======== DOCUMENT EXCERPT

# Bizet's Projected Sequel To Carmen



## superhorn (Mar 23, 2010)

t's a little-known fact that Georges Bizet was plaaning o compose a sequel to Carmen shortly before his untimely death in 1875 . 
The opera was to deal with the prosecution of Don Jose for the murder of Carmen. Details of the scenario are sketchy, but there is one scene where Don Jose files a legal complaint after the Seville police have grilled him mercilessly . He accuses them of police brutality and failing to read him his rights.
The title of the sequel opera was to be - CARMEN MIRANDA !
Sorry I set you guys up for such a terrible pun. 








:lol: :lol: :lol: :lol:


----------



## MAuer (Feb 6, 2011)

superhorn said:


> t's a little-known fact that Georges Bizet was plaaning o compose a sequel to Carmen shortly before his untimely death in 1875 .
> The opera was to deal with the prosecution of Don Jose for the murder of Carmen. Details of the scenario are sketchy, but there is one scene where Don Jose files a legal complaint after the Seville police have grilled him mercilessly . He accuses them of police brutality and failing to read him his rights.

================
======== RECORD EXTRACTS

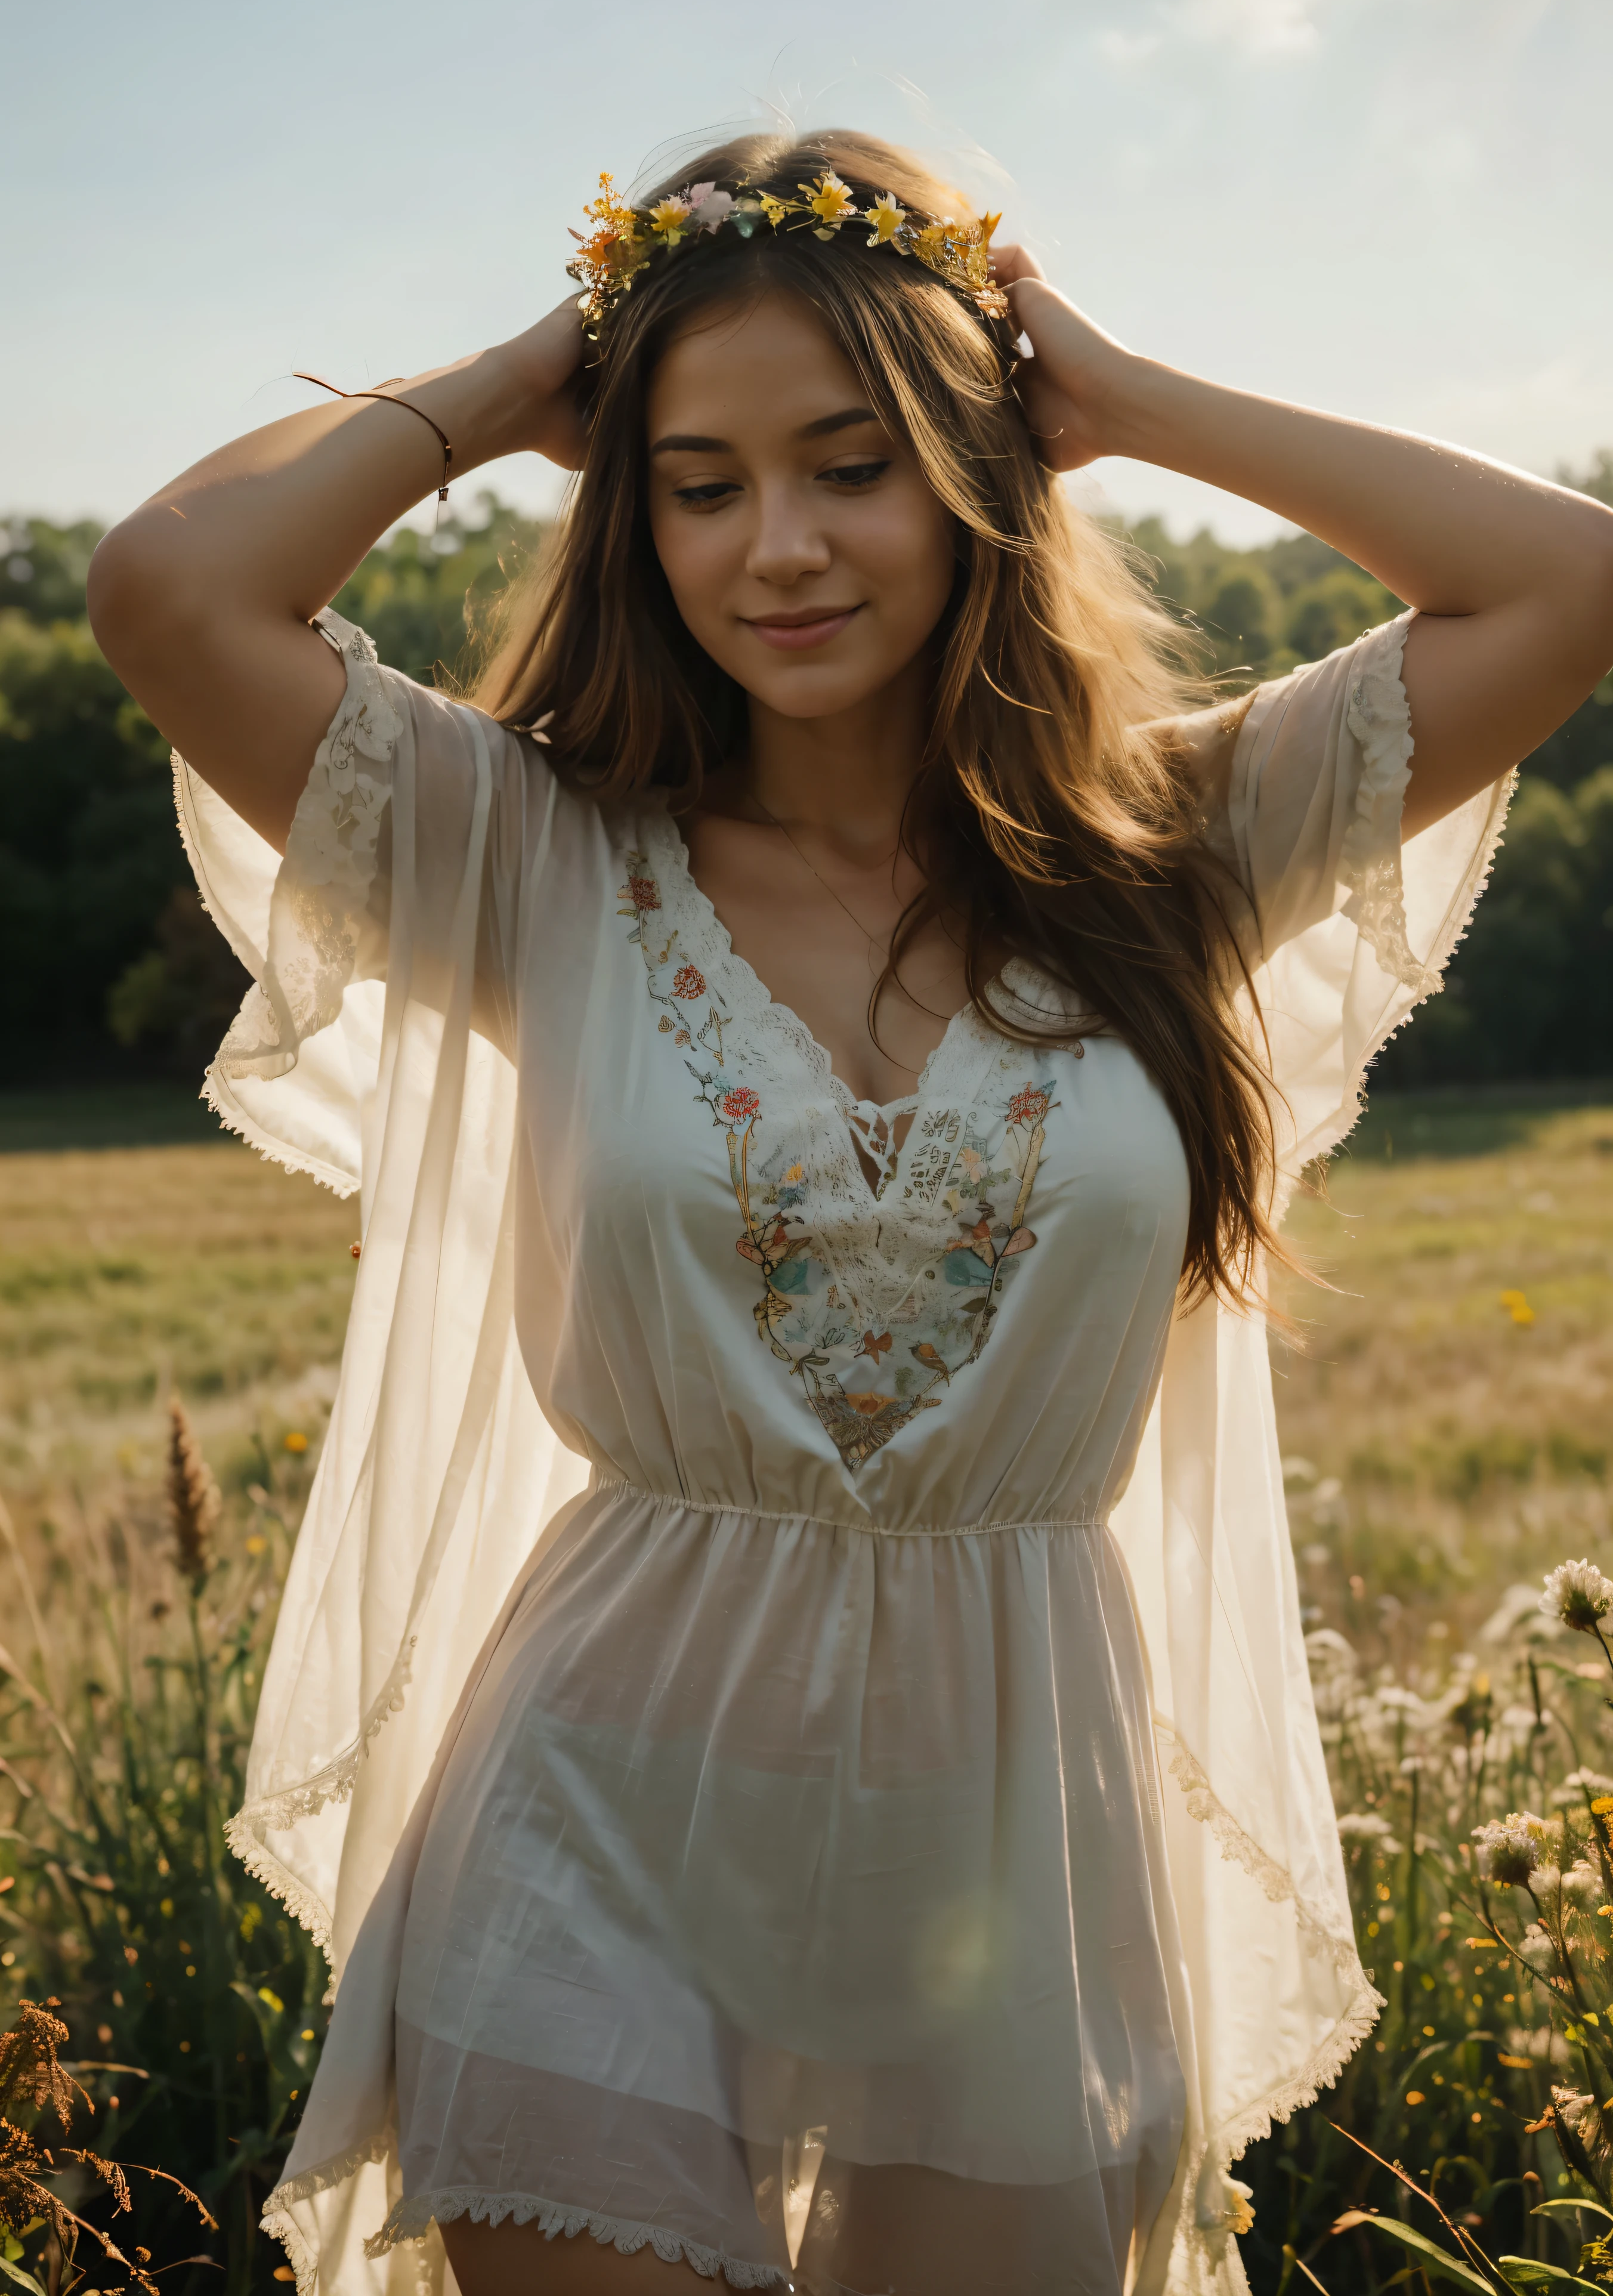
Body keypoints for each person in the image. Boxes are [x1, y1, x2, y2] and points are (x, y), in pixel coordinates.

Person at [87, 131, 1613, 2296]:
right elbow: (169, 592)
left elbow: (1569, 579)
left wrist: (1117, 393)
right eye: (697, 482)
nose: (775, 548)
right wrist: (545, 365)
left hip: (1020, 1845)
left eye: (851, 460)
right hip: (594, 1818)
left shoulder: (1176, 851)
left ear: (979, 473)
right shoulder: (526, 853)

================
======== RECORD EXTRACTS

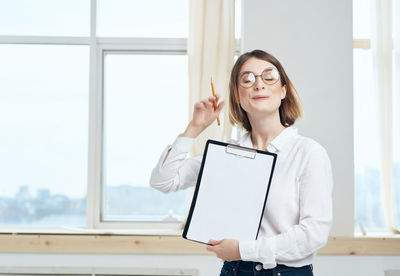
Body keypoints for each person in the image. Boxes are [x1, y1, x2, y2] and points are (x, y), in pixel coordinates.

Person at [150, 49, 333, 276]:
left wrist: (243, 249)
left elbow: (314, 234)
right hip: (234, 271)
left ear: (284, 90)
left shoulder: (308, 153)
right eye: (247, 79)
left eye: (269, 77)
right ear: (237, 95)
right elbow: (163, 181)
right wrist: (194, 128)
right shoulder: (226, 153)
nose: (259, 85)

================
======== RECORD EXTRACTS

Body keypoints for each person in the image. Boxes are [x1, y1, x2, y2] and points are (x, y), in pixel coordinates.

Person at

================

PROBLEM DETAILS:
Continue the forum thread above about a supposed Bizet sequel to Carmen, starting after its last sentence.

EXERCISE ANSWER:
> The title of the sequel opera was to be - CARMEN MIRANDA !
> Sorry I set you guys up for such a terrible pun.
> ...


Poor José obviously didn't realize that, in Spain, he didn't have any "Miranda" rights.


----------



## Sid James (Feb 7, 2009)

superhorn said:


> ...Don Jose files a legal complaint after the Seville police have grilled him mercilessly . He accuses them of police brutality and failing to read him his rights...


Sounds exactly like some story Nono or Henze, those very political Communist guys, would have based an opera on!

You had me there for a second, you really did...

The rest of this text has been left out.